Jets de bouteilles d’eau, de pierres, de pots de fleurs, bousculades, insultes et cris. Non loin de la Banque du Liban où des partisans du Courant patriotique libre (CPL) ont organisé une manifestation en fin d’après-midi, la tension est vive. Placé sous le slogan : « Il nous est interdit de retirer (de l’argent), est-ce qu’il vous est permis d’en transférer (à l’étranger) ? », le mouvement de protestation a vite fait de céder la place à une confrontation entre des partisans du chef du PSP, Walid Joumblatt, dont la résidence se situe à Clemenceau, soit la rue parallèle à Hamra, et ceux du parti de Gebran Bassil. La tension était telle que le leader druze Walid Joumblatt s’est vu contraint d’intervenir en personne pour demander à ses partisans de se retirer et éviter ainsi que les heurts ne dégénèrent.

**DONNÉES SOURCES:**
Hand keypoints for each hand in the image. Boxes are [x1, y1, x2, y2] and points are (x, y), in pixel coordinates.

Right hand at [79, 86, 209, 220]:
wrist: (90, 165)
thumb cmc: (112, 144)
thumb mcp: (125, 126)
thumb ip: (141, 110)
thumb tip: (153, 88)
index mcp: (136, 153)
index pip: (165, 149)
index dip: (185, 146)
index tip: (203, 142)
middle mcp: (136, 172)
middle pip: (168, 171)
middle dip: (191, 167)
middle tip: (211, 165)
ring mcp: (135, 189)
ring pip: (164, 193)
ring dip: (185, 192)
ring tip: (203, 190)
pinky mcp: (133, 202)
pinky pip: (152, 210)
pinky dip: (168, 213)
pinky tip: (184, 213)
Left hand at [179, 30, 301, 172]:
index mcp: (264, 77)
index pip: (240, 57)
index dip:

...

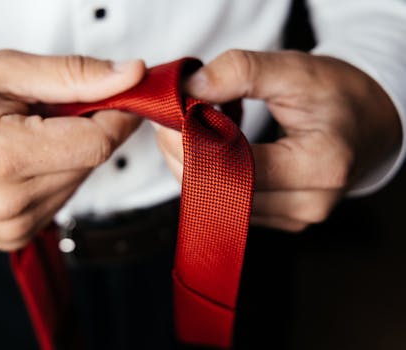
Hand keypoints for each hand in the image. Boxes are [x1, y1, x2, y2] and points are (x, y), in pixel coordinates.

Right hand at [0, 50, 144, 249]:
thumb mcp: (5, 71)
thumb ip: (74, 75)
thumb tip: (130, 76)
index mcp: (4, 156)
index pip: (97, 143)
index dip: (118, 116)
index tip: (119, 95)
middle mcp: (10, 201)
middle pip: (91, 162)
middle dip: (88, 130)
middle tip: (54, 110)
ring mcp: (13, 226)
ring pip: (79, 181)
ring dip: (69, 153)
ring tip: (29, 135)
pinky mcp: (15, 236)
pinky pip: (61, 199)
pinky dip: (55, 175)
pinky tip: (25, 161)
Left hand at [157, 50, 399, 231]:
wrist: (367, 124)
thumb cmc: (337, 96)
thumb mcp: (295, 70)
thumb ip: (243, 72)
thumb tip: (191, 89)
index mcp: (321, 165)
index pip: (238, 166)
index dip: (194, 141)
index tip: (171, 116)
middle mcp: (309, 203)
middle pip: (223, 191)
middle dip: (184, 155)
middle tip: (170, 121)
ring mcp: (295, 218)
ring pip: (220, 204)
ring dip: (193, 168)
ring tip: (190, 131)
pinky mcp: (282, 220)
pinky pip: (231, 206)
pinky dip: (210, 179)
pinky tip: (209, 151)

**OBJECTIF PÉDAGOGIQUE:** Selon le texte fourni, qui a dû intervenir en personne pour demander à ses partisans de se retirer ? Répondez en une phrase, s'il vous plaît.

**RÉPONSE:** Le leader druze Walid Joumblatt, chef du PSP, a dû intervenir en personne.